Por tanto nos abocamos al sistema ‘Robin Hood’, debemos robar a los ricos para dárselo a los pobres. Esta es una metáfora válida para el principio lógico de redistribución de rentas que cualquier democracia esgrime en su esencia pero que, como vemos todos los días, no se cumple.

Entonces ¿qué hacemos?  Lo primero dejar de engañarnos a nosotros mismos y asumir la cruda realidad.

Viviremos más pero viviremos peor. Dispondremos de menos dinero y tendremos menos servicios públicos gratuitos. La mayoría no podremos jubilarnos porque alcanzar una pensión digna será imposible, no habremos cotizado los años necesarios ni la cantidad adecuada. Probablemente no tendremos una vivienda en propiedad porque, incluso tras acabar de pagar la hipoteca, los impuestos sobre ella la convertirán en una carga imposible de aguantar y prefiramos venderla (eso sí, a un precio muy por debajo de lo que nos costó).
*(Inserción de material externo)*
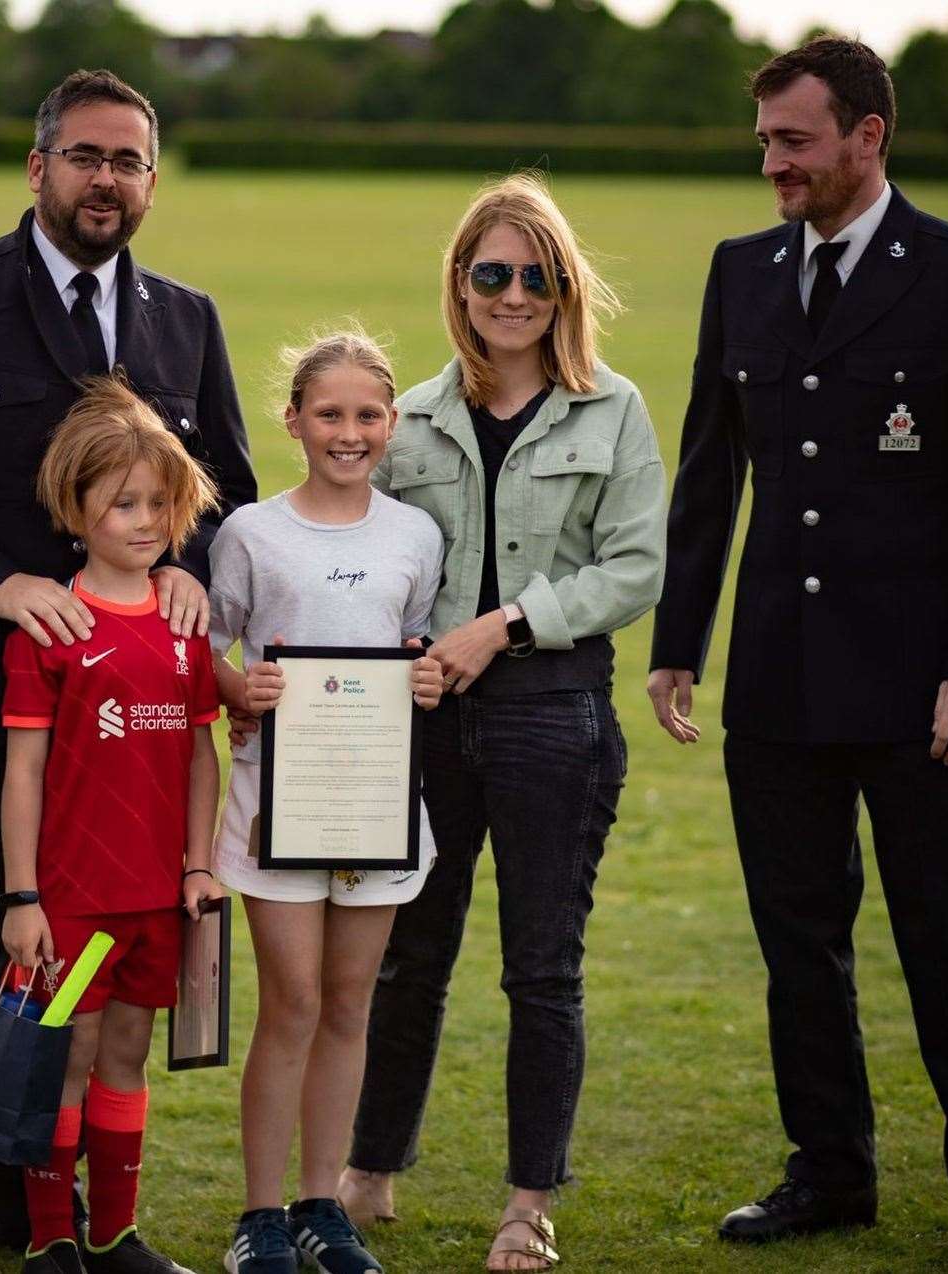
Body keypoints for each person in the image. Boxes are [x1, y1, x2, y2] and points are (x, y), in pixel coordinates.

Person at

Nuestros padres no nos podrán ayudar y nuestros hijos mucho menos y, lo peor, nosotros no podremos ayudar ni a nuestros padres ni a nuestros hijos.

Una vez que nos hemos quitado la venda de los ojos sólo nos queda proponer alternativas radicales si queremos lograr otro futuro diferente al que hemos descrito en el párrafo anterior.

A mí se me ocurren varias cosas radicales, la primera dejar el aparato del Estado en su mínima expresión (aunque eso suponga a corto plazo otro millón más de parados y acabar con las autonomías), lo segundo dejar de pagar la deuda pública renegociando con nuestros acreedores nuevos plazos de amortización y abono de intereses (y, por tanto, dejar de emitir deuda nueva), lo tercero negociar nuestra posición en el club que llamamos Unión Europea (si no les gustan las nuevas reglas que les vamos a proponer, nos marchamos), lo cuarto, en función de lo anterior, mandar el euro a tomar viento y volver a la peseta, lo quinto dedicar los recursos del país a crear o relanzar sectores estratégicos de futuro (energías renovables, sector primario, investigación, tecnología, etc…) y lo sexto, hacer que el máximo número de personas del mundo sigan creyendo que, a pesar de todo lo radicales que nos hayamos vuelto, somos un magnífico lugar para venir a visitar e, incluso, para invertir o quedarse a vivir.

Seguro que si cada uno de nosotros, detrás de nuestro nombre de pila, nos ponemos a modo de apellido el adjetivo RADICAL (que según el diccionario de la RAE significa  “Partidario de reformas extremas, especialmente en sentido democrático.”) podremos imaginar soluciones que nos saquen de este berenjenal donde nos hemos metido sin necesidad de tener que optar entre el hábito o el traje a rayas.